EXERCISES:
1. Do these statements agree with the passage on VMS string descriptors? Answer yes or no for each, quoting the words of the passage that decide it. (a) Hardcoding the descriptor.data_type and descriptor.dsc_class values is good programming practice. (b) In the two examples, the FORTRAN code deals with the inter-language complications. (c) For the CHARACTER*10 string, only the address of the descriptor has to go in the argument list.
2. Continue the passage on VMS string descriptors from its final line.

SOURCE PASSAGE:
-=-=-=-=-
To go a little deeper, the only technical detail you have to learn
is the structure of the fixed-length string descriptor used to pass
character data:
struct descriptor /* VMS fixed length string */
{ /* descriptor used in FORTRAN */
unsigned short length;
unsigned char data_type, /* = 14 */
dsc_class; /* = 1 */
char *string_ptr;
};
Two VMS examples that pass an INTEGER and a CHARACTER*10 string between
FORTRAN and C follow. All inter-language complications were 'pushed' to
the C code, the FORTRAN code is not 'aware' of them.
The hardcoding of descriptor.data_type and descriptor.dsc_class values
is of course bad programming practice. The proper header file (descrip.h)
should have been included and used.
The dimensional information of the CHARACTER*10 is contained in the
descriptor, so in the argument list you have to pass only the address
of the descriptor.
A VMS example (FORTRAN calling C)
-=-=-=-=-
MATERIAL PROVIDED:

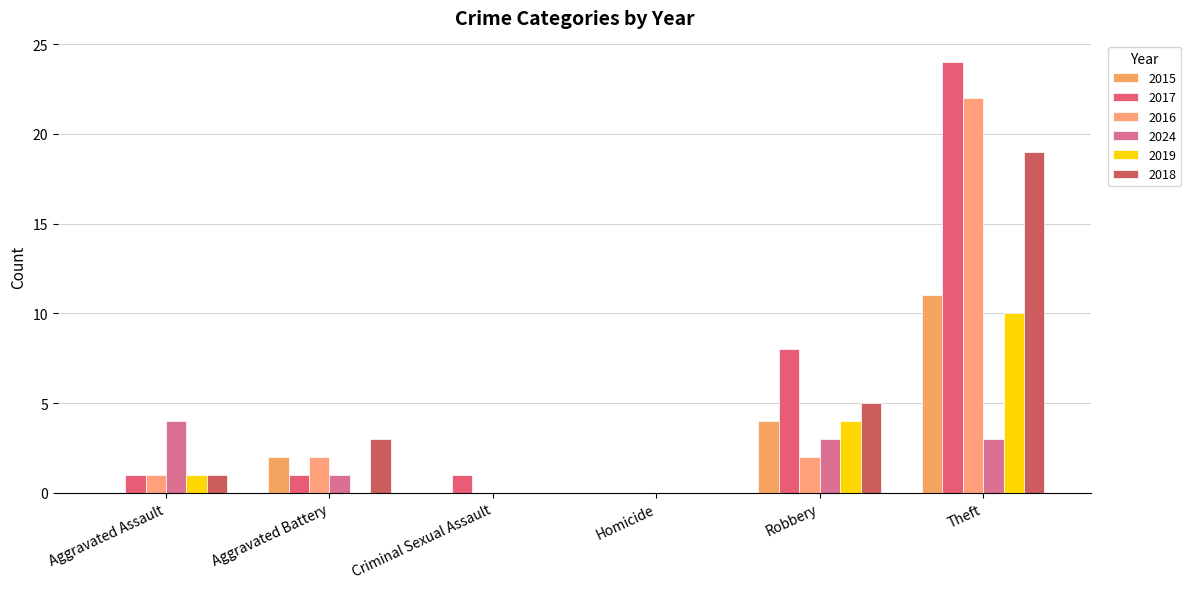

How many distinct data groups are displayed?

6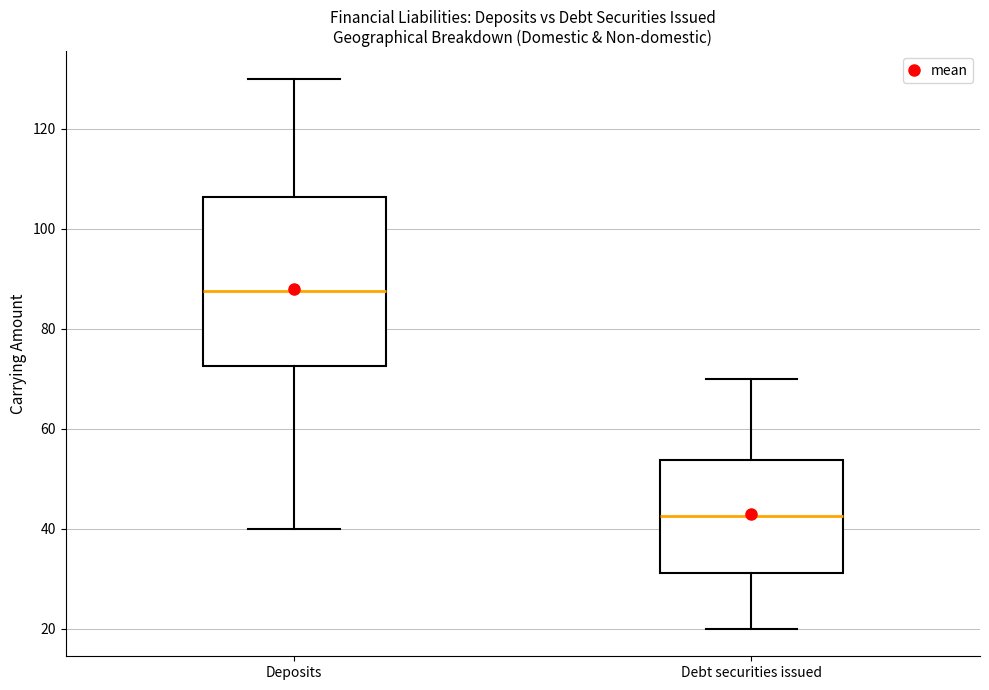

Where is the upper edge of the box for Debt securities issued on the y-axis? The values are not printed on the chart, so give them approximately, as read against the axis.

54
-=-=-=-=-
TASK-BY-TASK RESULTS:
1.
(a) No: "is of course bad programming practice"
(b) No: "All inter-language complications were 'pushed' to the C code, the FORTRAN code is not 'aware' of them."
(c) Yes: "in the argument list you have to pass only the address of the descriptor."

2.
---------------------------------
PROGRAM FOR_C
C ------------------------------------------------------------------
INTEGER
* N
C ------------------------------------------------------------------
CHARACTER
* STRING*10
C ------------------------------------------------------------------
N = 123
STRING = 'abcdefghij'
C ------------------------------------------------------------------
WRITE(*,*) ' IN FORTRAN: N= ', N
WRITE(*,*) ' IN FORTRAN: STRING= ', STRING
C ------------------------------------------------------------------
CALL c_routine(N, STRING)
C ------------------------------------------------------------------
END
#include <stdio.h>
struct descriptor /* VMS fixed length string */
{ /* descriptor used in FORTRAN */
unsigned short length;
unsigned char data_type, /* = 14 */
dsc_class; /* = 1 */
char *string_ptr;
};
c_routine(int *n, struct descriptor *dsc)
{
int len;
char *string;
printf(" in C: n= %d \n", *n);
len = dsc->length;
printf(" in C: len= %d \n", len);
string = dsc->string_ptr;
printf(" in C: string= %*.*s \n", len, len, string);
return;
}
Another VMS example (C calling FORTRAN)
---------------------------------------
#include <stdio.h>
#include <string.h>
struct descriptor /* VMS fixed length string */
{ /* descriptor used in FORTRAN */
unsigned short length;
unsigned char data_type, /* = 14 */
dsc_class; /* = 1 */
char *string_ptr;
};
void F_ROUTINE(int *, struct descriptor *);
main()
{
int n = 123;
char string[] = "abcdefghij";
static struct descriptor dsc;
printf(" in C: n= %d \n", n);
printf(" in C: string= %s \n", string);
dsc.length = strlen(string);
dsc.data_type = 14;
dsc.dsc_class = 1;
dsc.string_ptr = string;
F_RTN(&n, &dsc);
}
SUBROUTINE F_RTN (N, STRING)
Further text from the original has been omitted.